Records from a collection:
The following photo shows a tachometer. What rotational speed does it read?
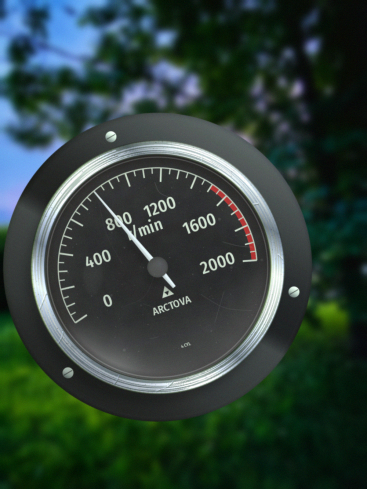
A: 800 rpm
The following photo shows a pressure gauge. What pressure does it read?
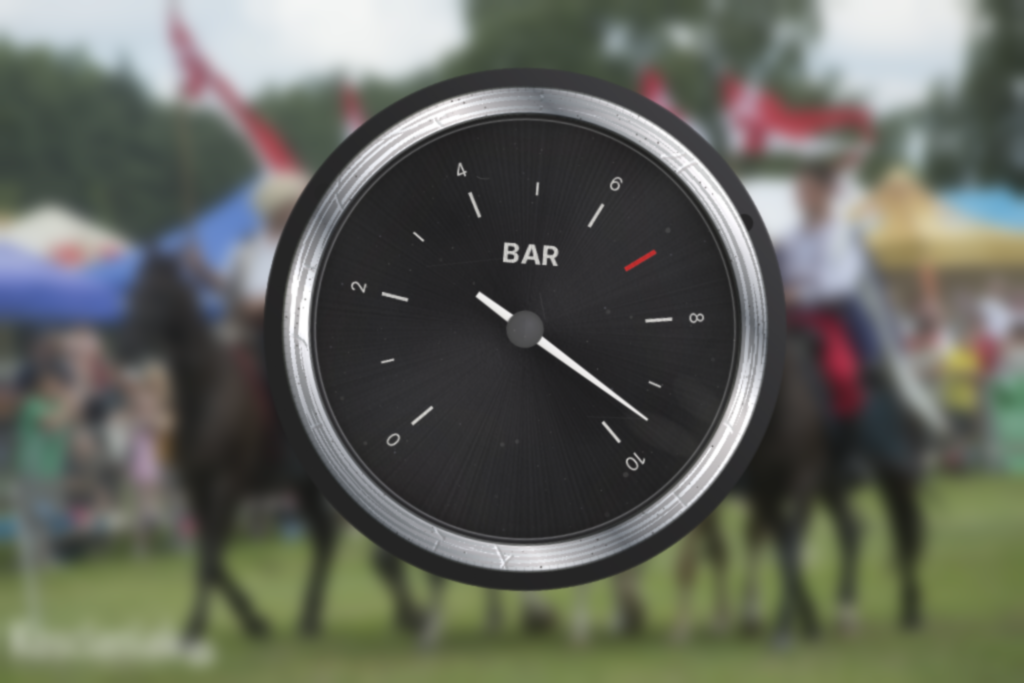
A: 9.5 bar
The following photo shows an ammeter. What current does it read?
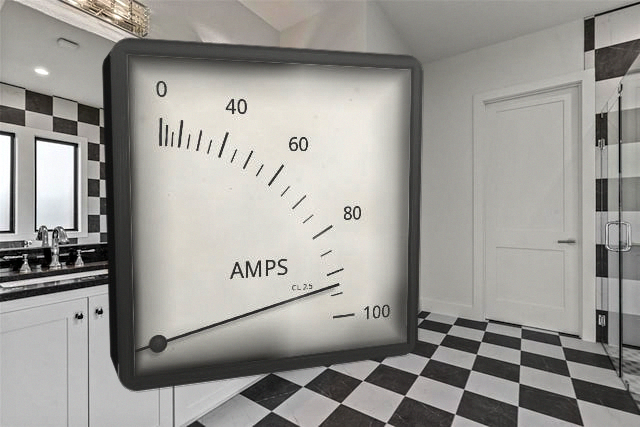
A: 92.5 A
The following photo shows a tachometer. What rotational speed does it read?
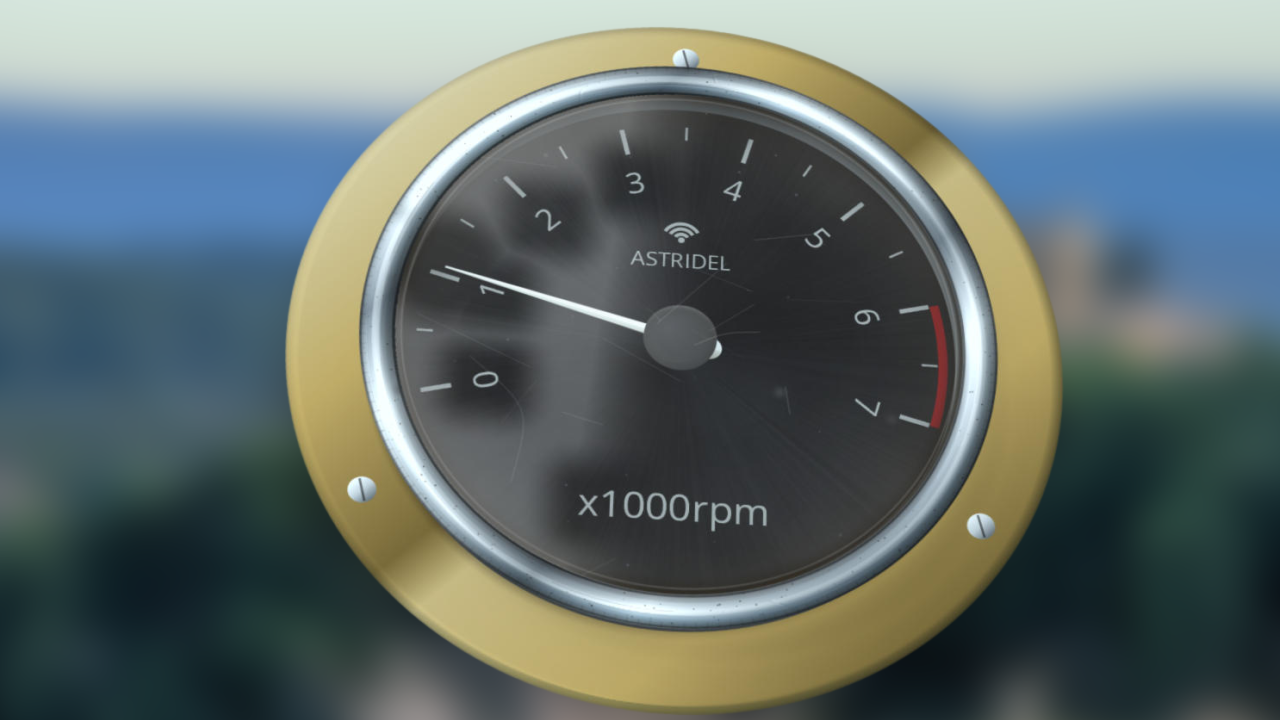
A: 1000 rpm
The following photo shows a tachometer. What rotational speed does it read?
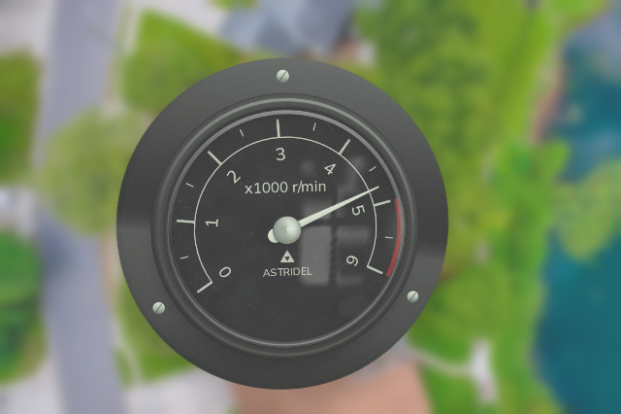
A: 4750 rpm
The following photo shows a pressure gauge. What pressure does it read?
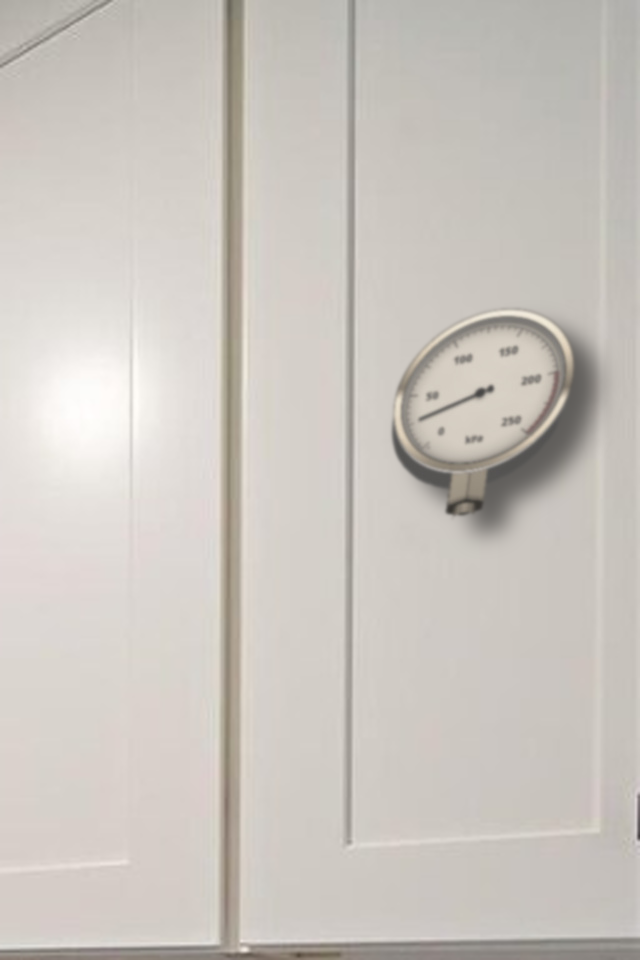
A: 25 kPa
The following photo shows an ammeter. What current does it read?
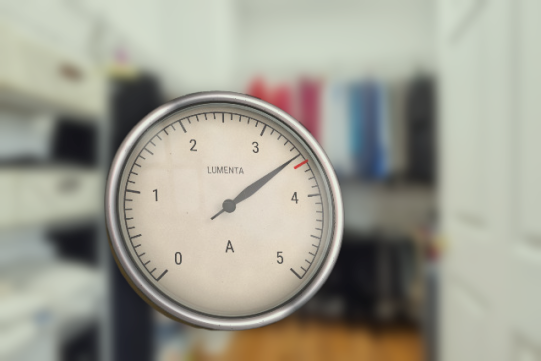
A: 3.5 A
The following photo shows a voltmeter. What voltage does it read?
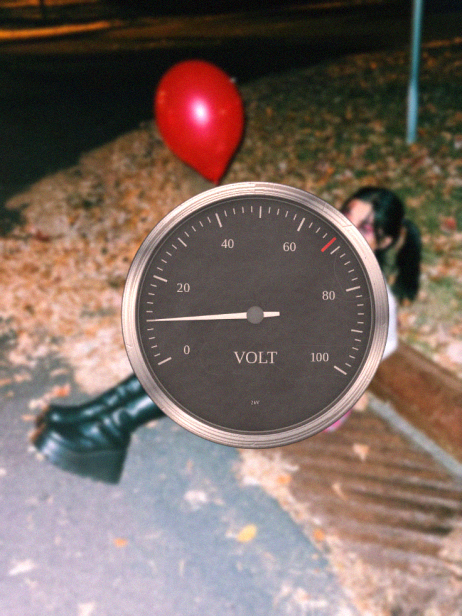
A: 10 V
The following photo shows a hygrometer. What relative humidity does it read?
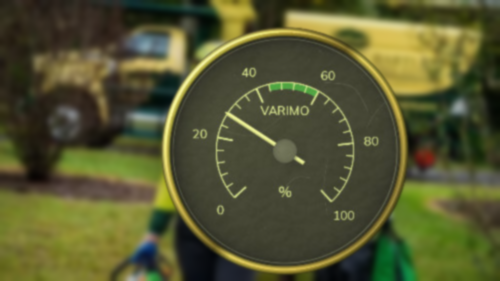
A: 28 %
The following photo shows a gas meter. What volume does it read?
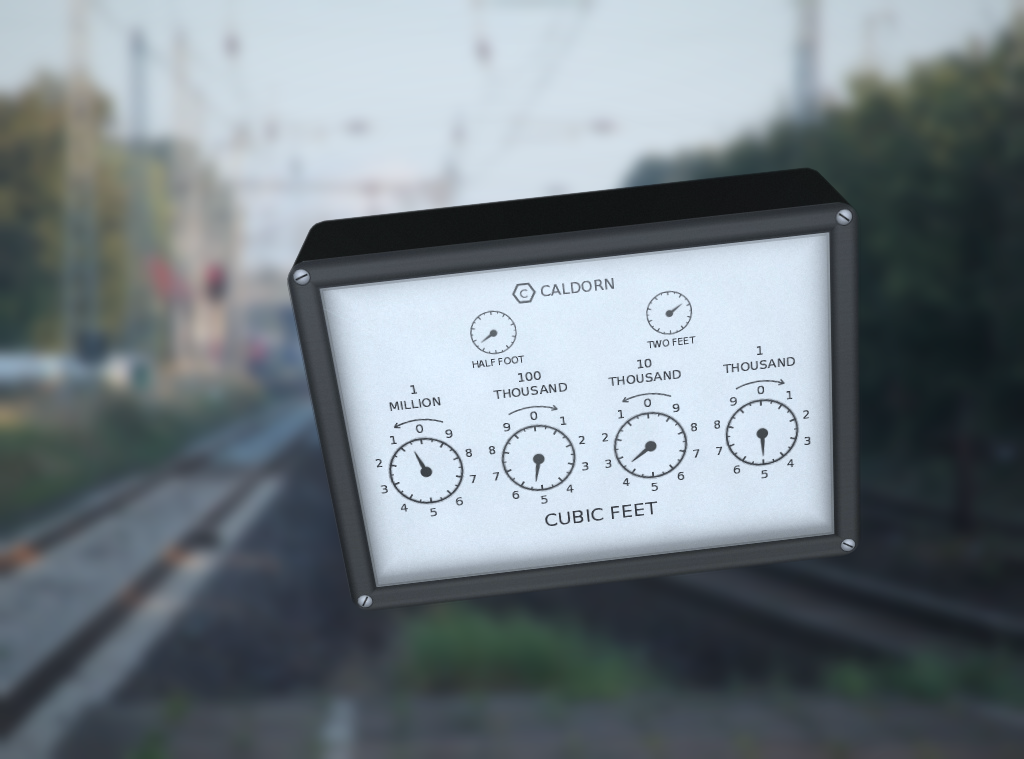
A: 53500 ft³
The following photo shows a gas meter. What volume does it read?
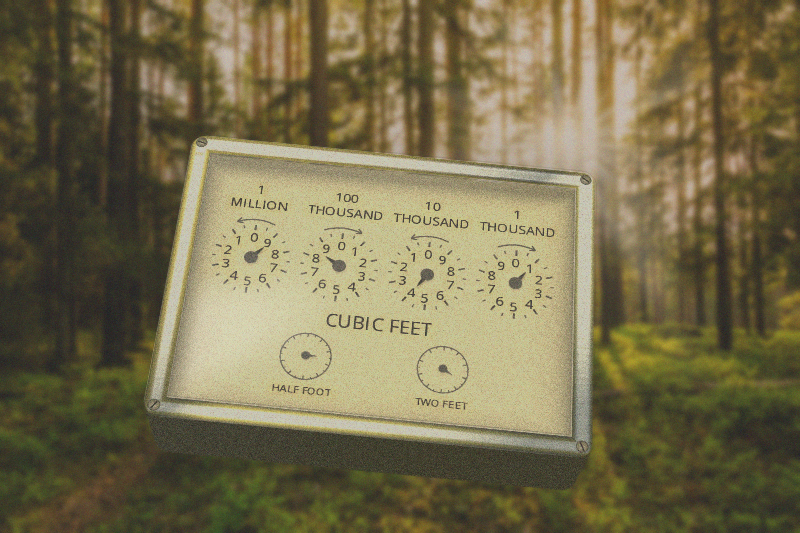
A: 884100 ft³
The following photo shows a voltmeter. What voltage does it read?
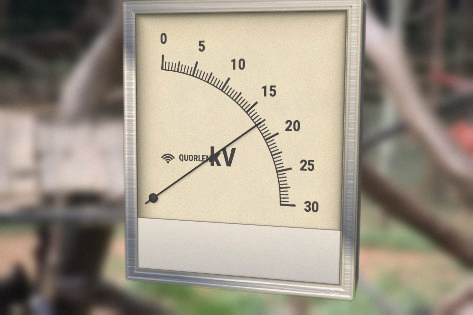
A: 17.5 kV
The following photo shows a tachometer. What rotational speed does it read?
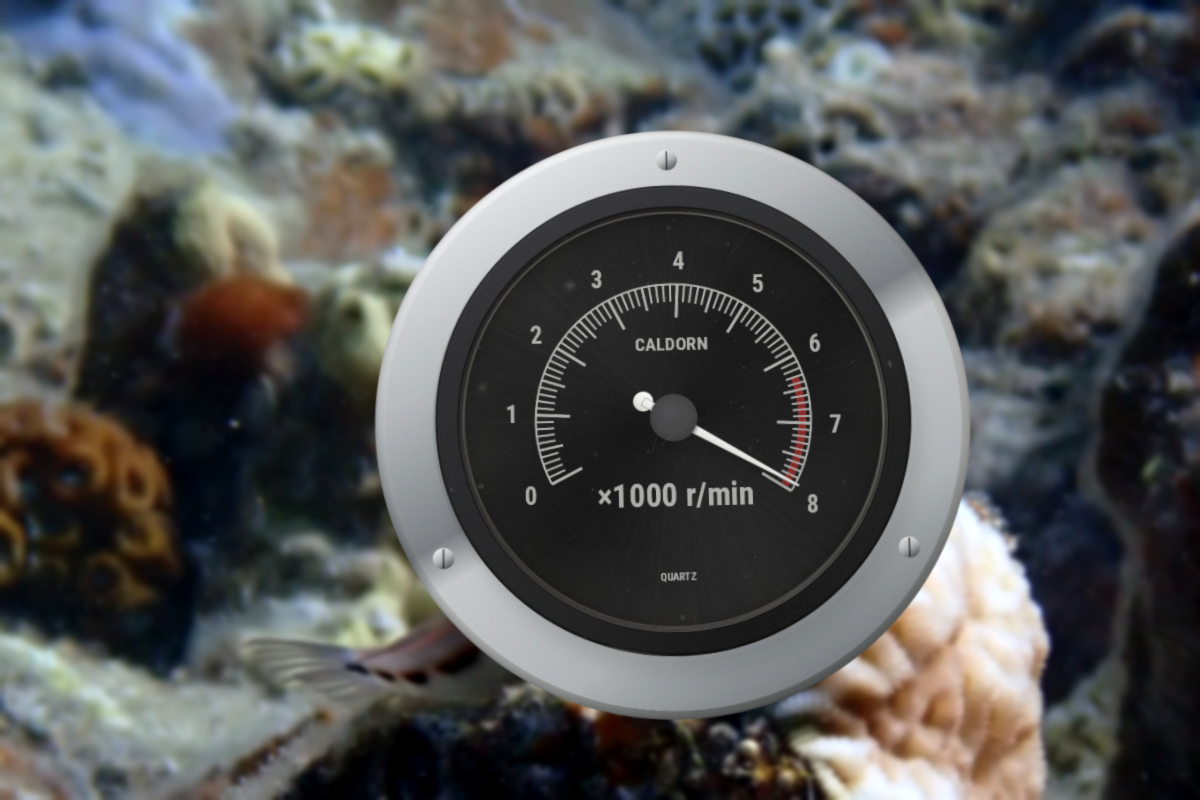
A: 7900 rpm
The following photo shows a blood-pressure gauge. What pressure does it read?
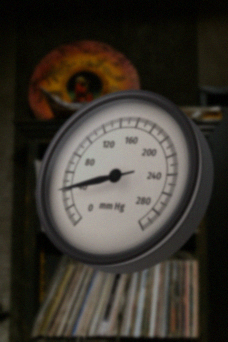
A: 40 mmHg
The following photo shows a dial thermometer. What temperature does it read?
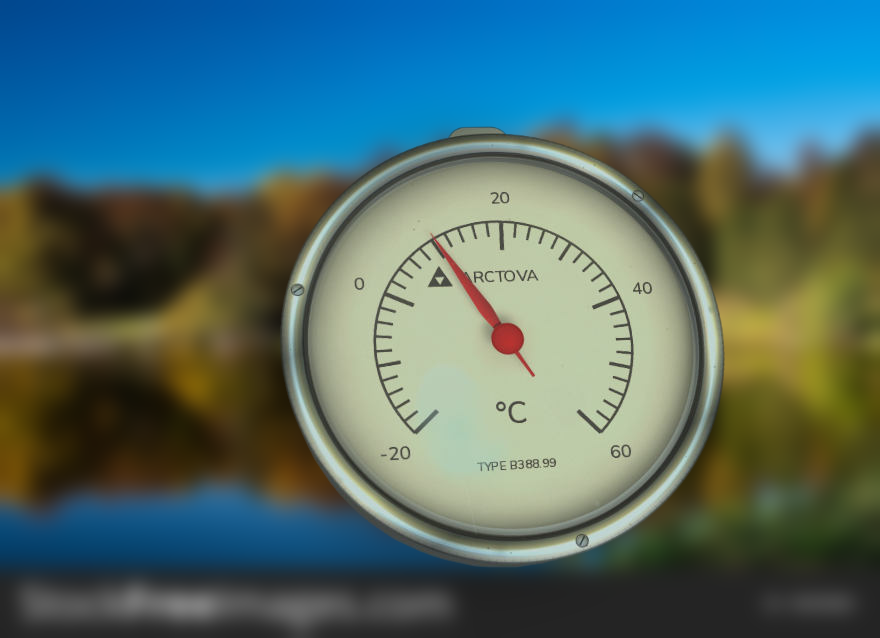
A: 10 °C
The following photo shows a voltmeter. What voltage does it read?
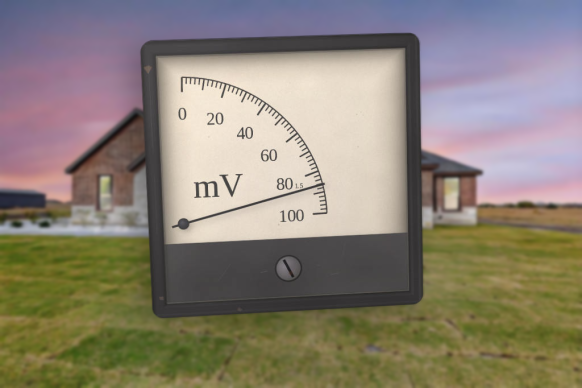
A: 86 mV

• [Work task]:
Copy out the material again, from the line holding "The following photo shows a blood-pressure" through the end of the material, with both ends included. Leave the pictures out of your answer.

• [Written answer]:
The following photo shows a blood-pressure gauge. What pressure does it read?
A: 40 mmHg
The following photo shows a dial thermometer. What temperature does it read?
A: 10 °C
The following photo shows a voltmeter. What voltage does it read?
A: 86 mV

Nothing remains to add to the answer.